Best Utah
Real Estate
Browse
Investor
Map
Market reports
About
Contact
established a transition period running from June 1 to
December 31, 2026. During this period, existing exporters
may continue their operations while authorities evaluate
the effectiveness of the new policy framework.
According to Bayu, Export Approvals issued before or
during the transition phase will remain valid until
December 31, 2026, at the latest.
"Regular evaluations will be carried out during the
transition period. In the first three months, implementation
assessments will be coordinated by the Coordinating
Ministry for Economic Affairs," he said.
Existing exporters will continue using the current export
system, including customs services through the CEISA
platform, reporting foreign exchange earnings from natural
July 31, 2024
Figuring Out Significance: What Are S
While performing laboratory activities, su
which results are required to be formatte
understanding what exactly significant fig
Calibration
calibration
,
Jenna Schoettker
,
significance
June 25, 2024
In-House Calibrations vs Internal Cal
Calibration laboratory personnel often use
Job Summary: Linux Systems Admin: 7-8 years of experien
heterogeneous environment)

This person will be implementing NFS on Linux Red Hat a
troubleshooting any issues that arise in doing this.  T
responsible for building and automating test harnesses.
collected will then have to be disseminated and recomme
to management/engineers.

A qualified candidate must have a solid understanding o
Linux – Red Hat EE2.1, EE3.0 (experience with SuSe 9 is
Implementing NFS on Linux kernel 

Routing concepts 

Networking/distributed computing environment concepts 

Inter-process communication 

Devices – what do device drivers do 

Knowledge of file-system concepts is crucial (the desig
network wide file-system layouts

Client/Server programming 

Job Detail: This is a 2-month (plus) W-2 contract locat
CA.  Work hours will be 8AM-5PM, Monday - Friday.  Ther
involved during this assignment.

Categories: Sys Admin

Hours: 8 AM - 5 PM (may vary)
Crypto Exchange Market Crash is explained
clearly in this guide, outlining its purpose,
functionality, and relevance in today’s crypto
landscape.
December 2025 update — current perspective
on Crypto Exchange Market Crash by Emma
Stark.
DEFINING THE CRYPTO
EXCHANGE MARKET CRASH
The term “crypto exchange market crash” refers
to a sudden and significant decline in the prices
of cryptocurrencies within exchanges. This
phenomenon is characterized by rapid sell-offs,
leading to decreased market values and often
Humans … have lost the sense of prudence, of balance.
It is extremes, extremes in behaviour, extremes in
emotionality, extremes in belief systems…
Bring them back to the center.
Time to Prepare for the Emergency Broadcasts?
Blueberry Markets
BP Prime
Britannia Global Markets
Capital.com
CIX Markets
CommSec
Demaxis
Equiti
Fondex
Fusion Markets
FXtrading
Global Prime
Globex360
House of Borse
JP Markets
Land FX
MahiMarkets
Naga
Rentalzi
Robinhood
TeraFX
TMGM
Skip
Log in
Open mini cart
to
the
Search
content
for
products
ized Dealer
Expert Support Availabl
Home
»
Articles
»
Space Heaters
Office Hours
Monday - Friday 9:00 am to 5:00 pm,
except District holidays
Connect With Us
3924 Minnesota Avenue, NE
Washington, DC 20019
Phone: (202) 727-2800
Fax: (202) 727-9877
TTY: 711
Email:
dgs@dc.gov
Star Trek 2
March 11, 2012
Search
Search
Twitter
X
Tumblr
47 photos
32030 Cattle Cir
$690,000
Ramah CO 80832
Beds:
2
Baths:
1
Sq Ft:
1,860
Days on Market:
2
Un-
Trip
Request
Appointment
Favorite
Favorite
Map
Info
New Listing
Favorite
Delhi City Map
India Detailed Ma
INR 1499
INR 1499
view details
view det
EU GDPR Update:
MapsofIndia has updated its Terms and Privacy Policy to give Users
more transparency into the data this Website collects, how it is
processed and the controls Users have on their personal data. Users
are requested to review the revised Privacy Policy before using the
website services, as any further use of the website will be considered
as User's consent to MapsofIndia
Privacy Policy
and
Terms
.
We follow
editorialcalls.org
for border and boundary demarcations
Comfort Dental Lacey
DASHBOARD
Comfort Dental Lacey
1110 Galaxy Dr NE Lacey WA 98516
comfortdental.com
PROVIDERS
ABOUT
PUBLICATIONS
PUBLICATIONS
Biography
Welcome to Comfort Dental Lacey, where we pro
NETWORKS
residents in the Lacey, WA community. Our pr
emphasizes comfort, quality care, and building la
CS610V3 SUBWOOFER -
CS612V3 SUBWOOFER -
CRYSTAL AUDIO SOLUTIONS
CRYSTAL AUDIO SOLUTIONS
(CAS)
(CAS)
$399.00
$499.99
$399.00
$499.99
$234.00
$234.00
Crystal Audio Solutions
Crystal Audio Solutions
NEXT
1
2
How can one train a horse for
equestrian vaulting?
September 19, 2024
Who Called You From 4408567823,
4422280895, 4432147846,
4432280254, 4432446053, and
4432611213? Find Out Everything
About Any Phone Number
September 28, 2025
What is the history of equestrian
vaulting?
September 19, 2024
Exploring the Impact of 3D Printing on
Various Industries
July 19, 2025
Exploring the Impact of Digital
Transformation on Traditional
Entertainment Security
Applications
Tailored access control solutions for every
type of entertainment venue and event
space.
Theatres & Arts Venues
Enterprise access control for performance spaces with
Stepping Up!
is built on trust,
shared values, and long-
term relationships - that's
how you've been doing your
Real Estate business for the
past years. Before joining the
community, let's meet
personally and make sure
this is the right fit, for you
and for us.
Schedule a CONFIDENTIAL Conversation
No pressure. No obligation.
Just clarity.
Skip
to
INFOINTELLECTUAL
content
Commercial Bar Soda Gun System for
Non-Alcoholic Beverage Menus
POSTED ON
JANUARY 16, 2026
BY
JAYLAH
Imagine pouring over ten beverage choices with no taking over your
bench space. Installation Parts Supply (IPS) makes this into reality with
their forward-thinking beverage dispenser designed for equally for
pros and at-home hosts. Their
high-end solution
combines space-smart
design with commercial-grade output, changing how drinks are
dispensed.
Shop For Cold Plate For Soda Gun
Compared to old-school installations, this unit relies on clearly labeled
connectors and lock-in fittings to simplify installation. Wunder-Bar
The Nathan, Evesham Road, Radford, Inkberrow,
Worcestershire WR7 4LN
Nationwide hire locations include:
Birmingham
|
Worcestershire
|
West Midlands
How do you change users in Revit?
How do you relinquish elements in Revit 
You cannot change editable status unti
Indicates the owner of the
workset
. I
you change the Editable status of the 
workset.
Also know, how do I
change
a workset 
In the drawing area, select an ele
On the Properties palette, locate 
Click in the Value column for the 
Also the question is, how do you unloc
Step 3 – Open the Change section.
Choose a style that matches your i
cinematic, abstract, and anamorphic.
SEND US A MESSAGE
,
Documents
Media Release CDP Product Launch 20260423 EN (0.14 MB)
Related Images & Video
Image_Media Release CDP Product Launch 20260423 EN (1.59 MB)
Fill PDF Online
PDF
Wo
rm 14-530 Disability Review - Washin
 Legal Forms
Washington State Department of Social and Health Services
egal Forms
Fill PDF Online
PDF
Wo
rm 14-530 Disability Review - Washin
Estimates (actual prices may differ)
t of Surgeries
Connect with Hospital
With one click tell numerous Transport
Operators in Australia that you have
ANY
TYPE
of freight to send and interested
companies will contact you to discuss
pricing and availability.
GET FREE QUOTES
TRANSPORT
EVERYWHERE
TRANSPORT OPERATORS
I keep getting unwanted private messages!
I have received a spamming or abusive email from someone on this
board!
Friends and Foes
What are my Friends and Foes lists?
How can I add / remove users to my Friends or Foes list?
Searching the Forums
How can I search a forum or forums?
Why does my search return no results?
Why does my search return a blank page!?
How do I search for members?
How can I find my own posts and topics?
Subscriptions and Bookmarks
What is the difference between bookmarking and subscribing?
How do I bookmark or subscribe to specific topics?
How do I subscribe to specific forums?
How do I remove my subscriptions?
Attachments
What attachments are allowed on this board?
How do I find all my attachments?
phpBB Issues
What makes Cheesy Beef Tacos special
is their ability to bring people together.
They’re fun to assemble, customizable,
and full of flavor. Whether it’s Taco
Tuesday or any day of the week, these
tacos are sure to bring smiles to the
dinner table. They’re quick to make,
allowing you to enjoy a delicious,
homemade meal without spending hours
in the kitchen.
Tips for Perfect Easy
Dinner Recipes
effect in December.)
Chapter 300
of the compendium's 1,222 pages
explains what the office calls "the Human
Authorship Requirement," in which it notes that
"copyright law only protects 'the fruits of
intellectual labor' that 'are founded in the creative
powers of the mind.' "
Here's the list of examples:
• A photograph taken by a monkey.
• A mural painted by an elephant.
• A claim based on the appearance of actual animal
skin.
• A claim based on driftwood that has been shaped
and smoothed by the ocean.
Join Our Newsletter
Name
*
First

◆ What is being asked: Considering the records above, count the lines where the string "Privacy" occurs and return that number alone.

◆ Output for this task: 3